:: Задание 1 ::
Дословно перепишите фрагмент отрывка о постановке «Анны Карениной» от слов «Выбор главной мысли, нерва, который» до слов «обнаруживаю в произведении.» включительно.
:: Задание 2 ::
Продолжите отрывок о постановке «Анны Карениной» с того места, где он заканчивается.

:: Отрывок ::

━━━━━━

В «Анне Карениной» может подействовать очень многое, но ты всегда хватаешь что-то одно, как крепкий белый гриб. Мне кажется, опасно и не нужно думать о том, чего ты там не нашёл. Этим моя работа отличается от реального сбора грибов: найдя хороший гриб, ты ходишь и ищешь дальше, а здесь нашёл — скорее принеси домой и пожарь. Пожарь именно этот, единственный, не распыляйся на подосиновики, подберёзовики, лисички. Я нашёл для себя эту мысль и постарался реализовать. При этом я абсолютно не уверен, что главной мыслью Толстого было «Серёжу жалко». Там есть гораздо более глобальные, объёмные вещи. Но я в какой-то момент понял, что не надо даже стремиться охватить весь объём.
Выбор главной мысли, нерва, который двинет вперёд сценическую историю, — процесс чисто эмоциональный или есть какой-то алгоритм поиска?
Представьте себе картину: четырнадцатый или пятнадцатый век, люди какие-то нарисованы, золотые одежды, каменный пол, а в углу сидит собачка. Вот этого достаточно — бери собачку, не надо остального. Остальное и так все видят: конница мчится, копья ломаются, кто-то с флагом, кто-то падает. А ты увидел собачку, она тебя уколола — значит, всё. Сможешь возбудить чувства людей к этой собачке в углу — твоя находка сработала. Я переношу на сцену эмоциональный укол, который обнаруживаю в произведении.
Но разве подготовленный зритель, о котором вы говорили, не будет спрашивать: «А где же поезд? Где кобыла Вронского?»

━━━━━━

:: Исходные данные ::
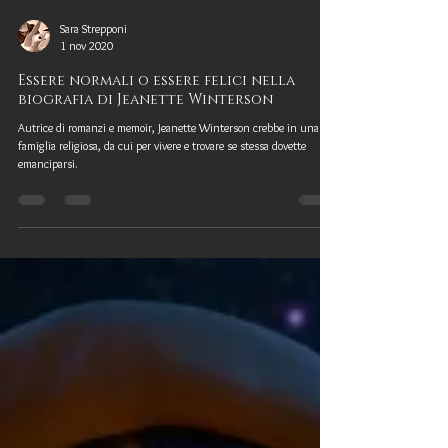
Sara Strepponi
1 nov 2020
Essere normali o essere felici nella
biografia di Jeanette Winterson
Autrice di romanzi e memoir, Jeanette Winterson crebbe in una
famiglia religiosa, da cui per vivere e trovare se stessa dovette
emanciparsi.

━━━━━━

:: Ответ 1 ::
Выбор главной мысли, нерва, который двинет вперёд сценическую историю, — процесс чисто эмоциональный или есть какой-то алгоритм поиска?
Представьте себе картину: четырнадцатый или пятнадцатый век, люди какие-то нарисованы, золотые одежды, каменный пол, а в углу сидит собачка. Вот этого достаточно — бери собачку, не надо остального. Остальное и так все видят: конница мчится, копья ломаются, кто-то с флагом, кто-то падает. А ты увидел собачку, она тебя уколола — значит, всё. Сможешь возбудить чувства людей к этой собачке в углу — твоя находка сработала. Я переношу на сцену эмоциональный укол, который обнаруживаю в произведении.

:: Ответ 2 ::
Знаете, мещанское устройство головы бывает двух видов. Первый — когда человек не читал «Анну Каренину», второй — когда читал и хочет видеть на сцене то, что прочёл. С моей точки зрения, это два равноценно плохих типа зрителя. Хотя, может быть, тип, который не читал, всё же лучше. Если у человека нет ожиданий, но он открыт — у меня есть шанс донести до него что-то своё. В публике важна не подготовленность, а открытость восприятия новых форм, готовность через театр познать жизнь.
Если направить подзорную трубу на звёздное небо, его же не видно целиком — виден, скажем, Марс. Потом ты трубу направил на Венеру — и уже не видишь Марса, не видишь Большой Медведицы, не видишь Млечного Пути. Дальше всё дело в оптике твоей трубы: если она мощная, если сможешь достаточно приблизить Венеру — это и есть твой спектакль. Возможен другой ход: поводить трубой справа налево, осмотреть на бегу всё, что попадёт в поле зрения. Я пытаюсь сказать, что в каком бы жанре, в каком бы виде сценический продукт ни существовал, в нём должен быть ход, театральный ход. Театр — это вид искусства, имеющий свои опознавательные знаки. Можно поставить многочасовой спектакль — то, что делают иногда Робер Лепаж или Алексей Бородин. «Берег Утопии» Бородина в РАМТе идёт почти десять часов — и всё это время ты как бы смотришь только на Венеру. «Липсинк» Лепажа — это девять историй на девять часов, его же «Трилогия драконов» — шесть часов: тоже очень узкое, подробное рассматривание.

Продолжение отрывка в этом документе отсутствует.